What skills contributed towards data exploration and anaytics?
: Being able to install the necessary packages such as flexdashboard and shiny were necessary to get the analysis going. Adding, manipulating and organizing the code to produce the additional charts and clean format was necessary to have a dashboard that had a sequential feel and flow to it.
: The correlation matrix helps to show the correlation coefficients between the three metals of nickel, copper and aluminum. We can see that the matrix is symmetrical with each metal correlating with itself. We can see in the Metals Market percentage changes for price and size that a lot of the clustering for each metal happens during different time periods.
Business Remarks
:
How would the performance of these commodities affect the size and timing of shipping arrangements?

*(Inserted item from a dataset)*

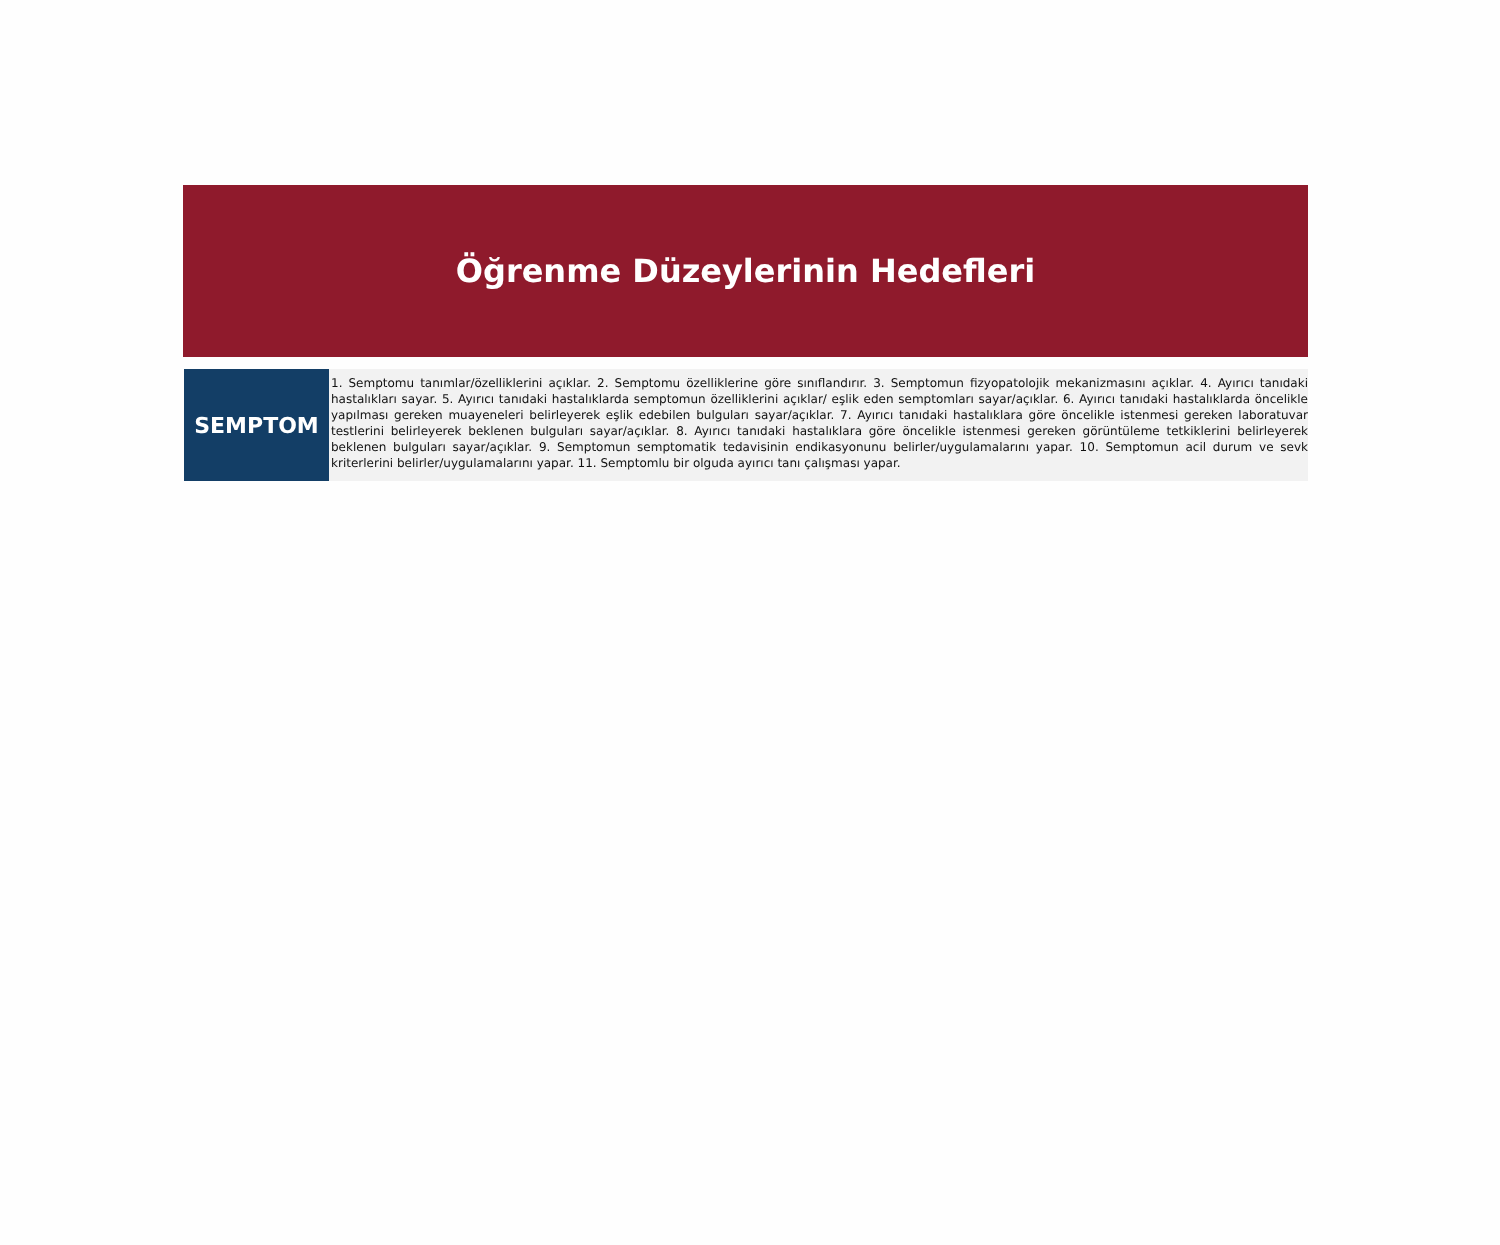Öğrenme Düzeylerinin Hedefleri
| SEMPTOM | 1. Semptomu tanımlar/özelliklerini açıklar. 2. Semptomu özelliklerine göre sınıflandırır. 3. Semptomun fizyopatolojik mekanizmasını açıklar. 4. Ayırıcı tanıdaki hastalıkları sayar. 5. Ayırıcı tanıdaki hastalıklarda semptomun özelliklerini açıklar/ eşlik eden semptomları sayar/açıklar. 6. Ayırıcı tanıdaki hastalıklarda öncelikle yapılması gereken muayeneleri belirleyerek eşlik edebilen bulguları sayar/açıklar. 7. Ayırıcı tanıdaki hastalıklara göre öncelikle istenmesi gereken laboratuvar testlerini belirleyerek beklenen bulguları sayar/açıklar. 8. Ayırıcı tanıdaki hastalıklara göre öncelikle istenmesi gereken görüntüleme tetkiklerini belirleyerek beklenen bulguları sayar/açıklar. 9. Semptomun semptomatik tedavisinin endikasyonunu belirler/uygulamalarını yapar. 10. Semptomun acil durum ve sevk kriterlerini belirler/uygulamalarını yapar. 11. Semptomlu bir olguda ayırıcı tanı çalışması yapar. |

: The performance of these commodities would have a big impact on the size and timing of the shipping arrangements. Because the ships used are tramp freight liners, they give the company the most flexibility in sourcing the best priced and available metals. The downside is the $250 million that is set aside for receivable as the company would have to ensure they make enough to cover the these monies. The company would have to ensure it is sourcing enough metals at the right price to break even.
How would the value of new shipping arrangements affect the value of our business with our current customers?
How would we manage the allocation of existing resources given we have just landed in this new market?
: We can see that the prices for nickel have the most volatility where the prices for copper are more stable. The price changes for aluminum fall in the middle so I would suggest putting less focus on allocating resources or focus on sourcing nickel and more on copper and aluminum.